EXERCISE AIM: Copy the entries that appear below in full, leaving out any picture among them.

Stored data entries
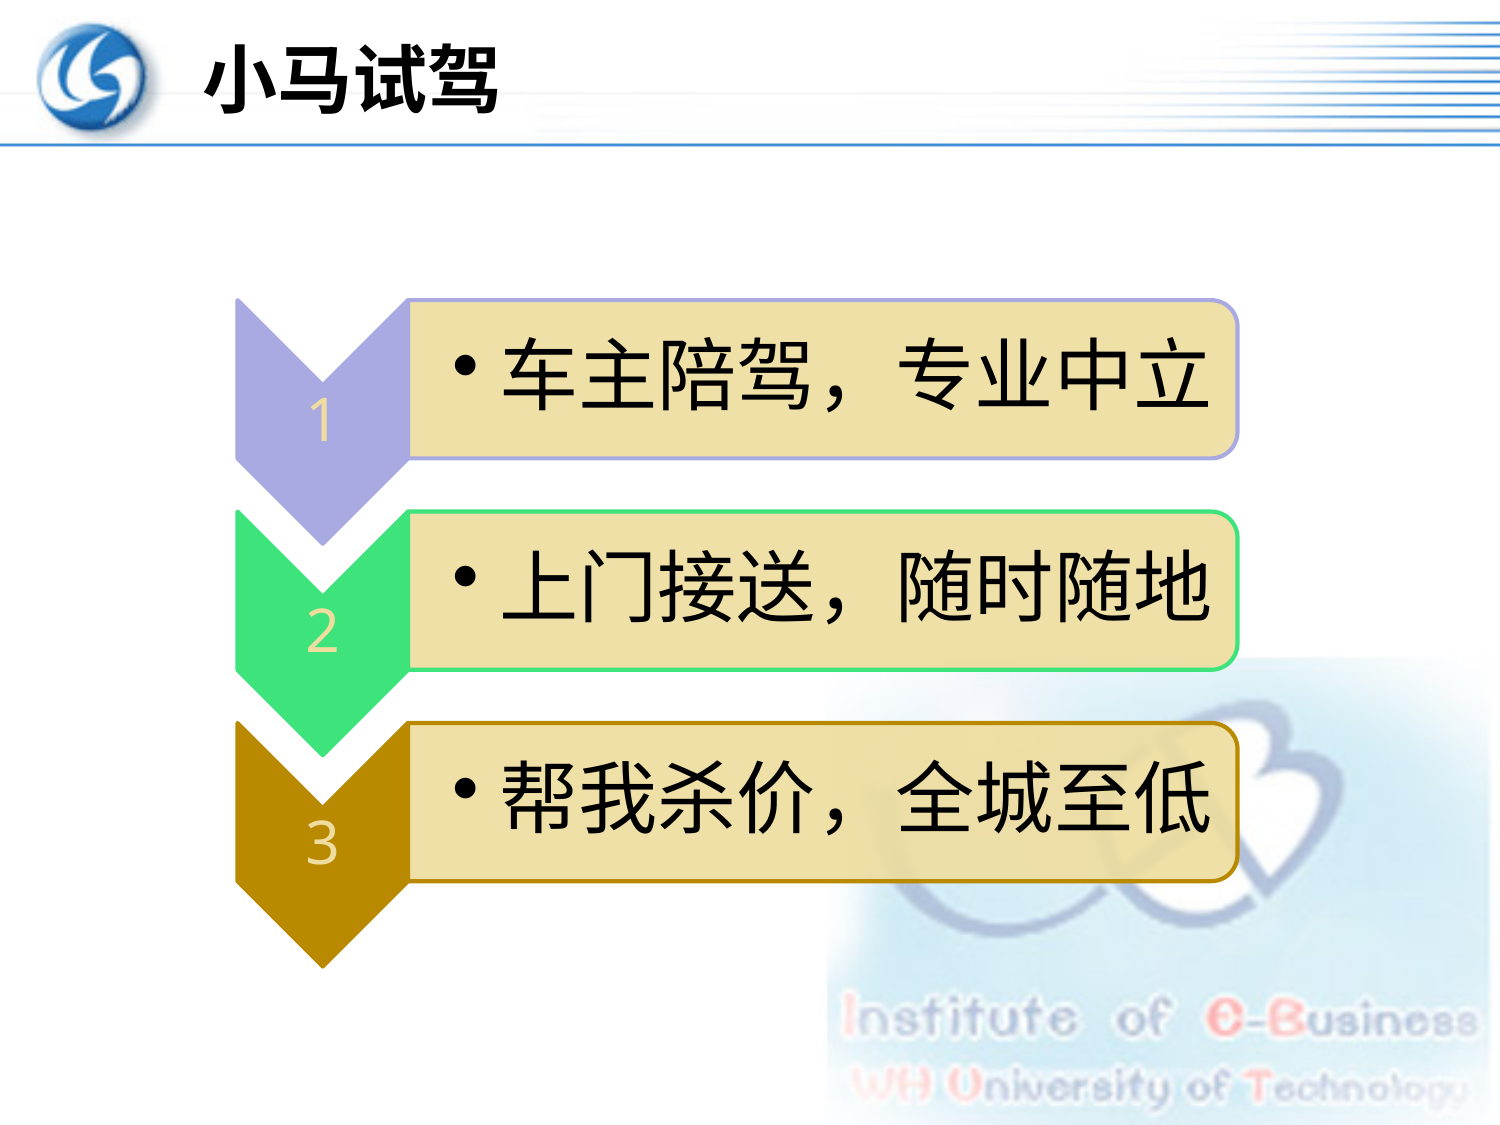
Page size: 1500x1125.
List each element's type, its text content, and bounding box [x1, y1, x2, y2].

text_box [237, 299, 1238, 967]
picture [0, 0, 1500, 1125]
text_box 小马试驾 [187, 24, 775, 130]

COMPLETED TASK:
Page size: 1500x1125.
List each element's type, its text content, and bounding box [x1, y1, x2, y2].

text_box [237, 299, 1238, 967]
picture [0, 0, 1500, 1125]
text_box 小马试驾 [187, 24, 775, 130]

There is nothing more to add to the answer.